Work task — For each record, copy the text exactly and omit any picture it holds.

+===+

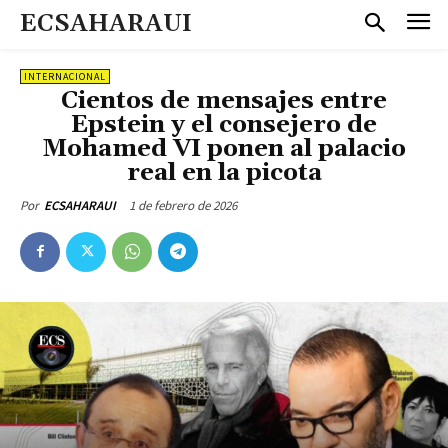
ECSAHARAUI
INTERNACIONAL
Cientos de mensajes entre
Epstein y el consejero de
Mohamed VI ponen al palacio
real en la picota
1 de febrero de 2026
Por
ECSAHARAUI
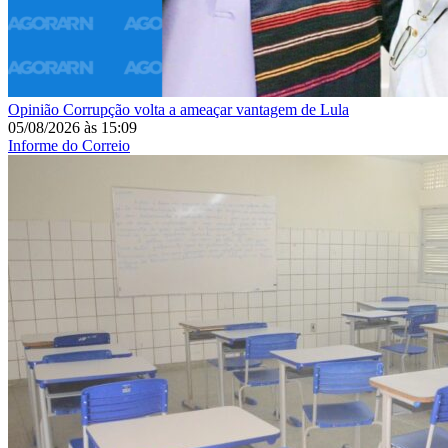
Opinião
Corrupção volta a ameaçar vantagem de Lula
05/08/2026
às
15:09
Informe do Correio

+===+

Answer to this exercise —
ECSAHARAUI
INTERNACIONAL
Cientos de mensajes entre
Epstein y el consejero de
Mohamed VI ponen al palacio
real en la picota
1 de febrero de 2026
Por
ECSAHARAUI
Opinião
Corrupção volta a ameaçar vantagem de Lula
05/08/2026
às
15:09
Informe do Correio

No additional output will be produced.